È inoltre previsto che una volta ricevuta la segnalazione, i soggetti incaricati della gestione debbano:

  • rilasciare, “entro sette giorni dalla data di ricezione”, un avviso di ricevimento al segnalante;
  • mantenere le interlocuzioni con la persona segnalante ed eventualmente richiedere integrazioni;
  • fornire riscontro alla segnalazione “entro tre mesi dalla data dell’avviso di ricevimento o, in mancanza di tale avviso, entro tre mesi dalla scadenza del termine di sette giorni dalla presentazione della segnalazione”;
  • mettere a disposizione“informazioni chiare sul canale, sulle procedure e sui presupposti per effettuare le segnalazioni interne, nonché sul canale, sulle procedure e sui presupposti per effettuare le segnalazione esterne”, mediante esposizione nei luoghi di lavoro. È prevista anche la pubblicazione di queste informazioni in una “sezione dedicata” del sito internet aziendale.

SEGNALAZIONE ESTERNE

Viene istituito presso l’ANAC un canale di segnalazione esterna che garantisca, anche tramite il ricorso a strumenti di crittografia, la riservatezza dell’identità della persona segnalante, della persona coinvolta e della persona menzionata nella segnalazione, nonché del contenuto della segnalazione e della relativa documentazione, presso il quale le segnalazioni possono essere effettuate con le medesime modalità previste per quelle interne (forma scritta su piattaforma informatica o orale).

 DIVIETO DI RITORSIONI E SANZIONI

È ovviamente stabilito il divieto di ritorsioni contro il segnalante, intese, ai sensi dell’art. 2, come “qualsiasi comportamento, atto od omissione, anche solo tentato o minacciato, posto in essere in ragione della segnalazione, della denuncia all’autorità giudiziaria o contabile o della divulgazione pubblica e che provoca o può provocare alla persona segnalante o alla persona che ha sporto la denuncia, in via diretta o indiretta, un danno ingiusto”.

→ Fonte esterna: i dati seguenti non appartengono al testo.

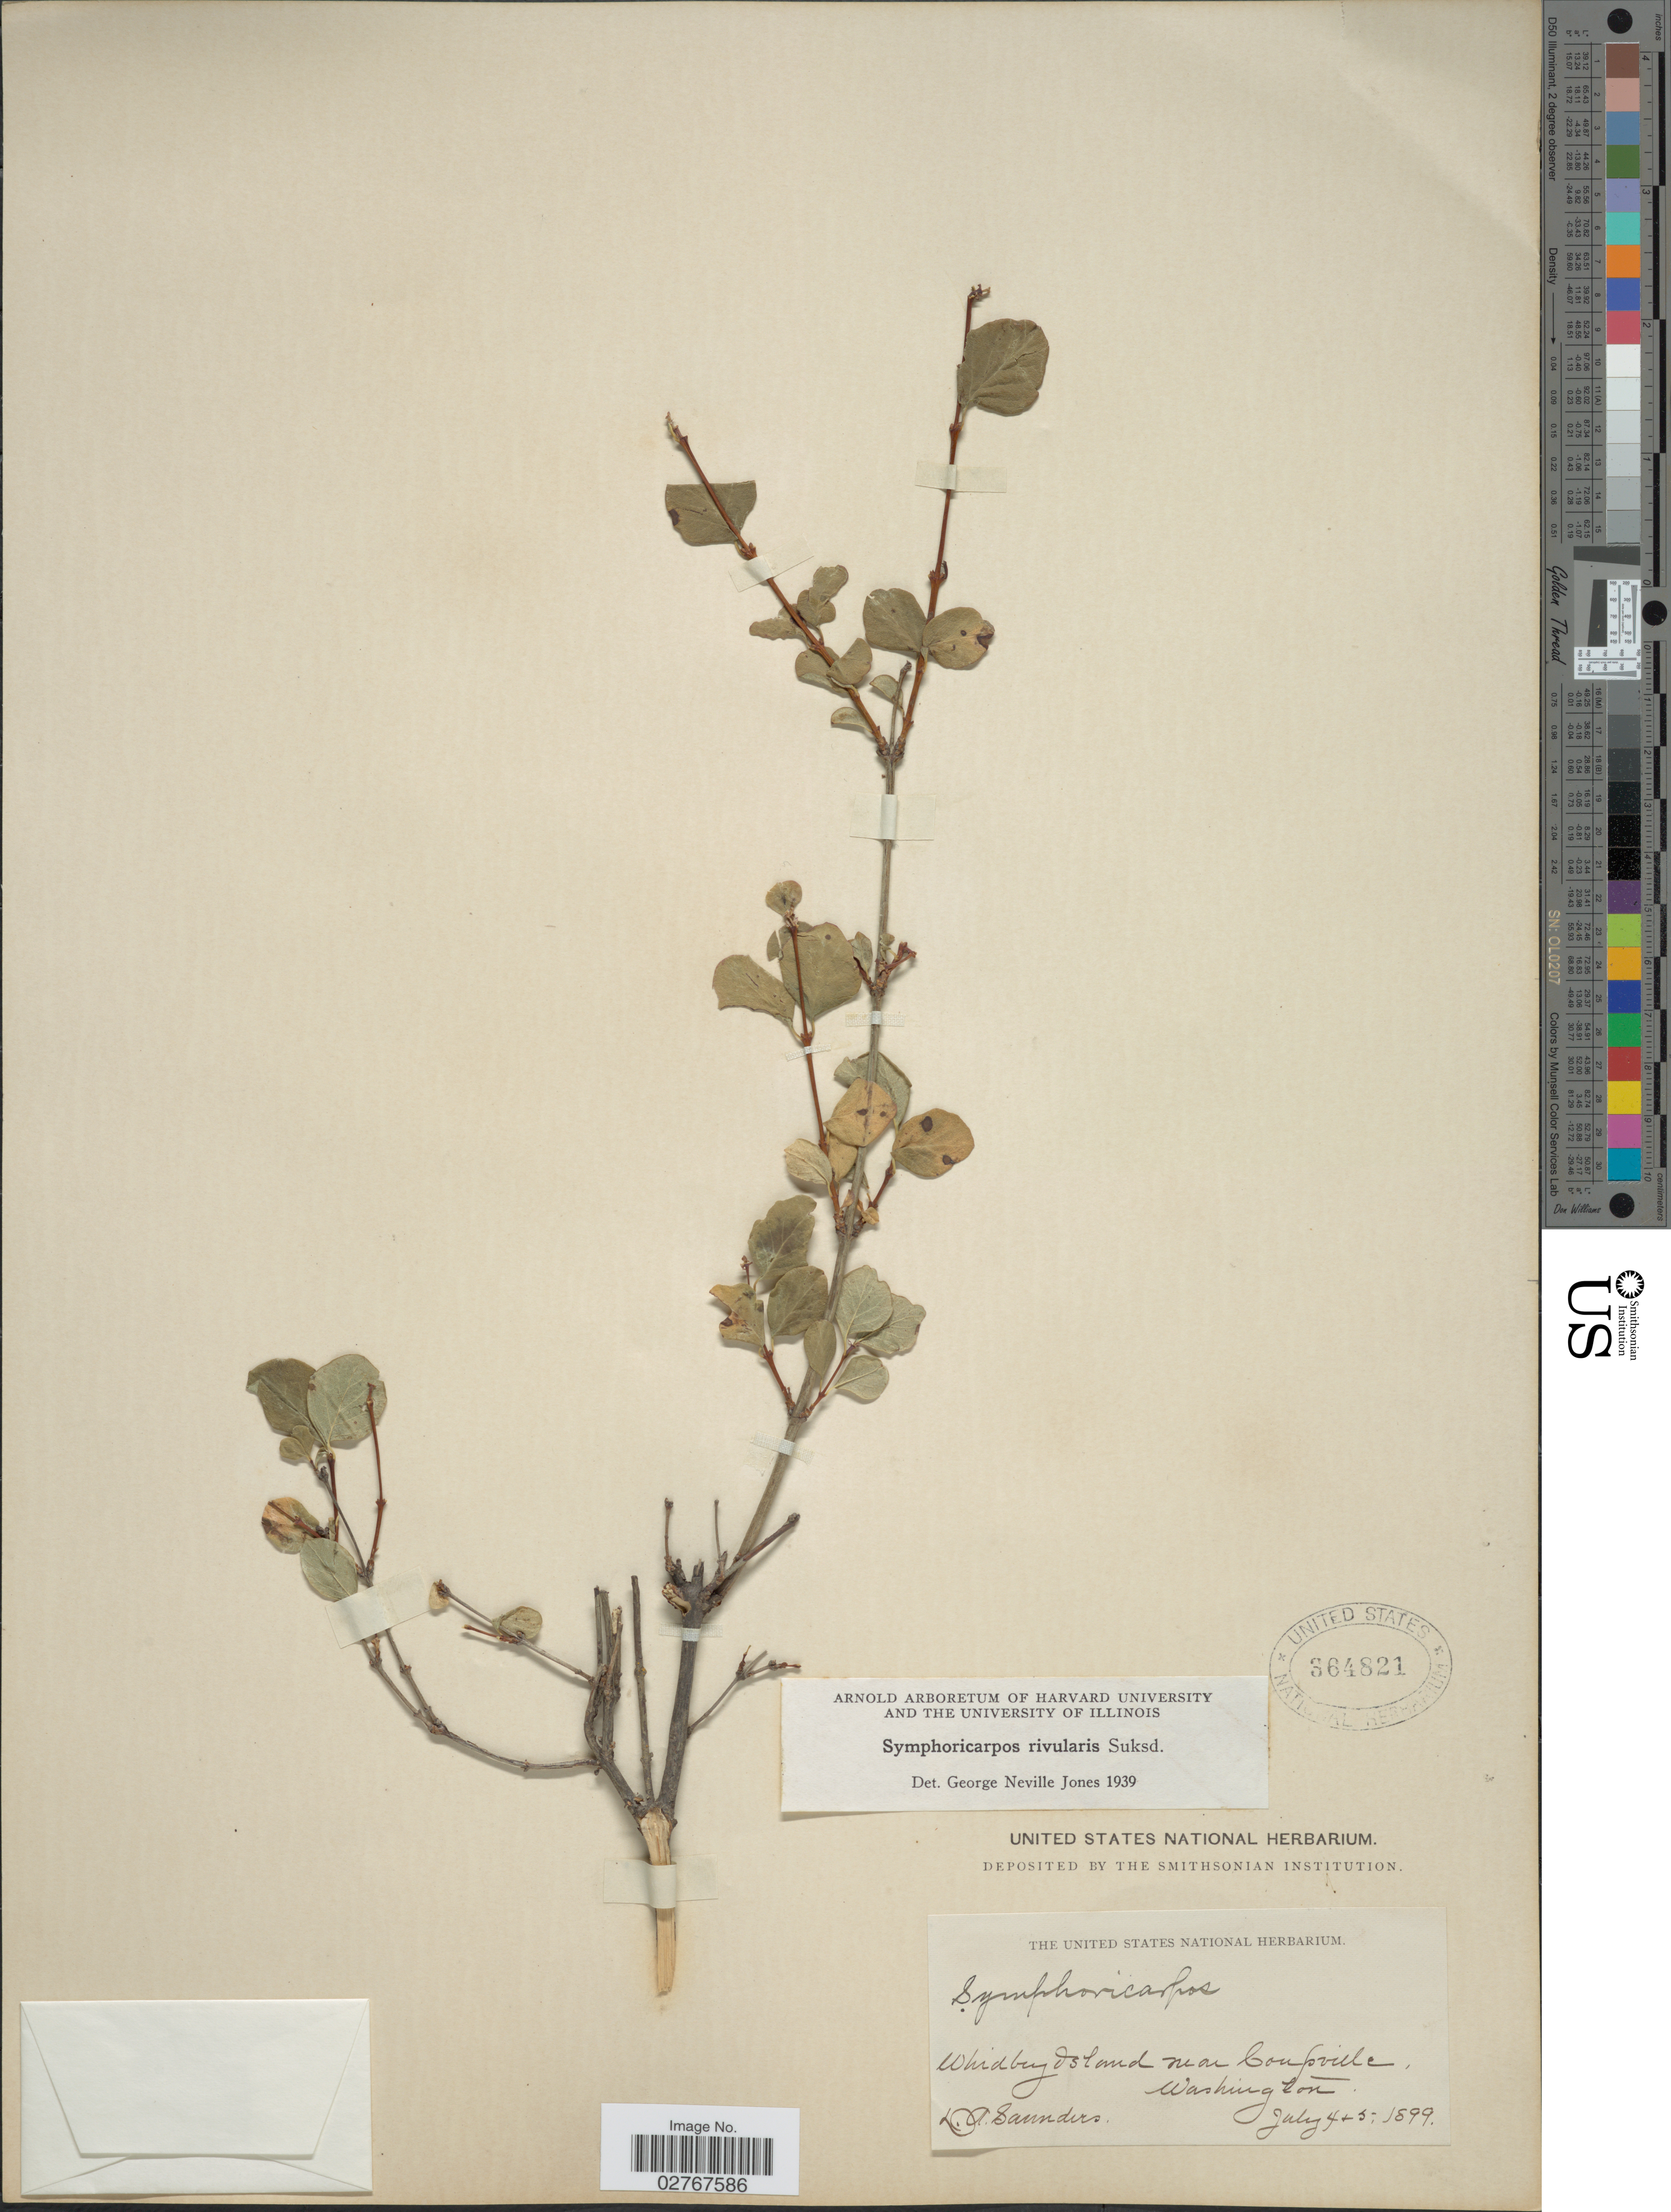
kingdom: Plantae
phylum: Tracheophyta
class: Magnoliopsida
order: Dipsacales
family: Caprifoliaceae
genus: Symphoricarpos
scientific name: Symphoricarpos rivularis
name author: Suksd.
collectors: D. Saunders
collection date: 1899-07-04/1899-07-05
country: United States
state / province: Washington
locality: Whidbey Island near Coupville.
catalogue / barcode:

Il Decreto elenca inoltre una serie di condotte che integrano ritorsione: licenziamento, la sospensione, la retrocessione di grado o la mancata promozione, il mutamento di funzioni, il cambiamento del luogo di lavoro, la riduzione dello stipendio, ecc….

Una delle più significative novità del Decreto è costituita dall’introduzione di un apposito sistema sanzionatorio per le violazioni alla normativa.

È infatti previsto che, “fermi restando gli altri profili di responsabilità” (quale, ad esempio, la responsabilità amministrativa da reato dell’ente ex D.Lgs. 231/2001), l’ANAC possa irrogare le seguenti sanzioni amministrative pecuniarie:

  • da 10.000 a 50.000 euro, quando accerta che sono state commesse ritorsioni o quando accerta che la segnalazione è stata ostacolata o che si è tentato di ostacolarla o che è stato violato l’obbligo di riservatezza;
  • da 10.000 a 50.000 euro quando accerta che non sono stati istituiti canali di segnalazione, che non sono state adottate procedure per l’effettuazione e la gestione delle segnalazioni ovvero che l’adozione di tali procedure non è conforme alle disposizioni del Decreto, nonché quando accerta che non è stata svolta l’attività di verifica e analisi delle segnalazioni ricevute;
  • da 500 a 2.500 euro, nel caso in cui venga accertata la responsabilità penale della persona segnalante per i reati di diffamazione o di calunnia.

Raccomandiamo dunque di  verificare che i presidi adottati dalla Società in ambito di whistleblowing siano in linea con   quanto prescritto dal d. lgs. 24 del 2023.